Activity:
Would you copy each line of the data below that has "Agua"?

*** Opening Data excerpts ***

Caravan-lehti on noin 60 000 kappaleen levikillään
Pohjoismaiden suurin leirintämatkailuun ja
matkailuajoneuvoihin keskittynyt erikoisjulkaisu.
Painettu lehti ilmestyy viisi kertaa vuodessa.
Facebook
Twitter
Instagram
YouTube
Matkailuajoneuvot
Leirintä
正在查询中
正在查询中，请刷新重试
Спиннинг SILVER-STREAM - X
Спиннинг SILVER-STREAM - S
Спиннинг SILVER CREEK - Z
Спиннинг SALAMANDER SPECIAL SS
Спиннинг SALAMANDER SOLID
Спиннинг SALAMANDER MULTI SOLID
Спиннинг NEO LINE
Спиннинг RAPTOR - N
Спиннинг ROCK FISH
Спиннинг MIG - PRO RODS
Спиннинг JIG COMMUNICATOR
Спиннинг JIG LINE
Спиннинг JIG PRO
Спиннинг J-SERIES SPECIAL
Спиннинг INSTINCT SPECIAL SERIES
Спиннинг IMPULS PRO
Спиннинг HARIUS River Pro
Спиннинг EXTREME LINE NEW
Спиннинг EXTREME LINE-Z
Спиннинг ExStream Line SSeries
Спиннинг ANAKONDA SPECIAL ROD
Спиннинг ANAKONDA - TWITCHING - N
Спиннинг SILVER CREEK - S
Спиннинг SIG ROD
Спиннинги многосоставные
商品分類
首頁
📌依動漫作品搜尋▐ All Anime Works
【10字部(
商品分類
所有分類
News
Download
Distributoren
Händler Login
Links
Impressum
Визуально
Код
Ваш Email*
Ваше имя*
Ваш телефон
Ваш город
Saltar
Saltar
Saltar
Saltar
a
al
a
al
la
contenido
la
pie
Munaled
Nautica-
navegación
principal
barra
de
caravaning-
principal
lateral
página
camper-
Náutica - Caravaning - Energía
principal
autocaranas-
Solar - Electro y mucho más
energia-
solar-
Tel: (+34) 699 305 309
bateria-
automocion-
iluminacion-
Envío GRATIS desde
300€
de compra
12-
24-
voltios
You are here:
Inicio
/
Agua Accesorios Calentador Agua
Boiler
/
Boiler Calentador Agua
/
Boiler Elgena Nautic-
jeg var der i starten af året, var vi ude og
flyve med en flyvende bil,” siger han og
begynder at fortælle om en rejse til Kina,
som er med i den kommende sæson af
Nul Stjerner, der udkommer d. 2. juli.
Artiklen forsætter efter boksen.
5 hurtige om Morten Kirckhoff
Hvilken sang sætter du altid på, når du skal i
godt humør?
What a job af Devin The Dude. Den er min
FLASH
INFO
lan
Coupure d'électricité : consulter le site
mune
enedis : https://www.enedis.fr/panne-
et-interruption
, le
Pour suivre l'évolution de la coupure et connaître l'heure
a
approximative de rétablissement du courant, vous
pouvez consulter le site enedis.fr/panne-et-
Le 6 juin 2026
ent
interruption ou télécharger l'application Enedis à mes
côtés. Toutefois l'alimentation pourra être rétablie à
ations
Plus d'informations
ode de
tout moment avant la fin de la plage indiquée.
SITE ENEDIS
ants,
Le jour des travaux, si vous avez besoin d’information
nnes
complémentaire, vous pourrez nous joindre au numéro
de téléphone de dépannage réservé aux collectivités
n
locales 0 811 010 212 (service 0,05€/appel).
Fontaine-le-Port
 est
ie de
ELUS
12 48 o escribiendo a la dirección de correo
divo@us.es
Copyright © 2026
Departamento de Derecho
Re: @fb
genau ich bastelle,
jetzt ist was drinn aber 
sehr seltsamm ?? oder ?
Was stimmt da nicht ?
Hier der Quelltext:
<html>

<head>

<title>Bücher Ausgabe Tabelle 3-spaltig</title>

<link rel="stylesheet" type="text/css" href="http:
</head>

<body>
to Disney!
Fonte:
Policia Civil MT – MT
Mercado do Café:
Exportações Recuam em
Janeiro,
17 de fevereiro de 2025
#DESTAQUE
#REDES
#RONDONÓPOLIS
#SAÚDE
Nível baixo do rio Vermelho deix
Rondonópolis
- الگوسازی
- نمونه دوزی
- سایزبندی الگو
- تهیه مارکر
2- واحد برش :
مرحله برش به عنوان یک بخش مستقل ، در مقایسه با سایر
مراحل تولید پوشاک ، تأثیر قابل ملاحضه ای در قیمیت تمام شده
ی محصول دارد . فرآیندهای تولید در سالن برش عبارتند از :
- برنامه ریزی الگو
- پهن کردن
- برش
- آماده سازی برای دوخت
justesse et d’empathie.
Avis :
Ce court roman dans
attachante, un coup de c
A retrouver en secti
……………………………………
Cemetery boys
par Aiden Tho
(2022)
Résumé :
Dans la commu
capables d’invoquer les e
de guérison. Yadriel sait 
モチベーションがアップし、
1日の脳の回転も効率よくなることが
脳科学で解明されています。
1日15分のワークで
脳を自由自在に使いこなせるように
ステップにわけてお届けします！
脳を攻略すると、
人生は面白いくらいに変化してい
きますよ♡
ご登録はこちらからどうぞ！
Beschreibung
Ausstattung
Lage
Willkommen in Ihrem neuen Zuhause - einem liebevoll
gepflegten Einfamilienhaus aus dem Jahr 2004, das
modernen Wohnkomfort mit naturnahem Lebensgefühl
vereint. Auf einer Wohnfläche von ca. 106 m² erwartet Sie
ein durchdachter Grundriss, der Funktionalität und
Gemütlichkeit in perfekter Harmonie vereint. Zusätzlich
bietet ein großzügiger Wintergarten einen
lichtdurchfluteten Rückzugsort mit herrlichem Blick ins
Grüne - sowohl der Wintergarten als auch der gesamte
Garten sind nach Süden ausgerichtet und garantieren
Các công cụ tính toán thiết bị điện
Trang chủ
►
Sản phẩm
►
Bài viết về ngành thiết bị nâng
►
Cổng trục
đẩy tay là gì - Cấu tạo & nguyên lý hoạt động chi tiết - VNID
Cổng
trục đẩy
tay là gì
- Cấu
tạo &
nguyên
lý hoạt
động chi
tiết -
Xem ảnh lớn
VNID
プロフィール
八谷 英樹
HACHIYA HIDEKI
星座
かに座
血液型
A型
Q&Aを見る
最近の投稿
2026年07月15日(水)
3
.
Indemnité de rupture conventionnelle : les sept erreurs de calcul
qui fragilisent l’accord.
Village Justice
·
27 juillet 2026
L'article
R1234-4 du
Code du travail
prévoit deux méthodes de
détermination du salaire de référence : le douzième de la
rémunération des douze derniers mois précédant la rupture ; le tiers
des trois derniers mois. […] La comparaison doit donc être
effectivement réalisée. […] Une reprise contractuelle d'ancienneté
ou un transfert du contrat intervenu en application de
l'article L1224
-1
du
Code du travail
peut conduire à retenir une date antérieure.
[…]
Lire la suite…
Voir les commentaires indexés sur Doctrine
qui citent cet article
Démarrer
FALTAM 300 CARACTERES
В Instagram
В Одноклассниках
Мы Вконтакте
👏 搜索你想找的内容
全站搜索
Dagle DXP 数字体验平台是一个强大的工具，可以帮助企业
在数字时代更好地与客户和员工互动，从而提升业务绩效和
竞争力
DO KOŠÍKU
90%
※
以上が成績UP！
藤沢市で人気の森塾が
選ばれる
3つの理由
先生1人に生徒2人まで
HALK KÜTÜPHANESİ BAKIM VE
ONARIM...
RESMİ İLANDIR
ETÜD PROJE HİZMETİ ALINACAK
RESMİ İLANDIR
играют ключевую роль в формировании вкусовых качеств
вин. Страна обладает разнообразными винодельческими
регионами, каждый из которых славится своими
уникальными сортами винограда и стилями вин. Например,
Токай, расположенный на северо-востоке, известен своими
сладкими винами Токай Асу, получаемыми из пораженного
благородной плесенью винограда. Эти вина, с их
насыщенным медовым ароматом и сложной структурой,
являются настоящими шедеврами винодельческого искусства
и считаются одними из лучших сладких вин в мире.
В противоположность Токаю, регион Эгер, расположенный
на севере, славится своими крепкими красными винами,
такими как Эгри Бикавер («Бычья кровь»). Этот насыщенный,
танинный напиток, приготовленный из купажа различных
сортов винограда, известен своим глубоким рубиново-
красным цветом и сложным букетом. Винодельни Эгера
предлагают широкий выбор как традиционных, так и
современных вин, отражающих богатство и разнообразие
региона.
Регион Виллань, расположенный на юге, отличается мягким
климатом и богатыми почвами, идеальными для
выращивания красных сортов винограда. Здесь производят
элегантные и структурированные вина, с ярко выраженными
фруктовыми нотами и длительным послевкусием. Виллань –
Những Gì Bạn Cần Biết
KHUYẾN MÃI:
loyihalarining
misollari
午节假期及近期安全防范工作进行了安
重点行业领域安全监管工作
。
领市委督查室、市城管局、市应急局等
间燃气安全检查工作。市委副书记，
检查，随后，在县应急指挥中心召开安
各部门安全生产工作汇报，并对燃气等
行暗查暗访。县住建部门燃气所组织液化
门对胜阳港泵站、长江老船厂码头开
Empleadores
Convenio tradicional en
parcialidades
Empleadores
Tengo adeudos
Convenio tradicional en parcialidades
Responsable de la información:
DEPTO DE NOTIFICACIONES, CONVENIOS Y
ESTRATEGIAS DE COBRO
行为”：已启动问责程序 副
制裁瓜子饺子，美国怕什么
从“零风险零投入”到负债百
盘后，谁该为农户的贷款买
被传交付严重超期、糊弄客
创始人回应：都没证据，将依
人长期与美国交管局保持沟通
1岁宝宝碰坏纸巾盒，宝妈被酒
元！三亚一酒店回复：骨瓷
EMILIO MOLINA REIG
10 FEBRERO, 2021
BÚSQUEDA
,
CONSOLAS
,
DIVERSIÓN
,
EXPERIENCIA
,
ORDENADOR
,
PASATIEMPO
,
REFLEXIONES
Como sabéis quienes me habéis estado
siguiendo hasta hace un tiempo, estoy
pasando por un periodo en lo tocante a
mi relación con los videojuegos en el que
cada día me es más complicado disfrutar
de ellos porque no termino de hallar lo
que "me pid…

*** Closing Data excerpts ***

Result of the task:
Agua Accesorios Calentador Agua
Boiler Calentador Agua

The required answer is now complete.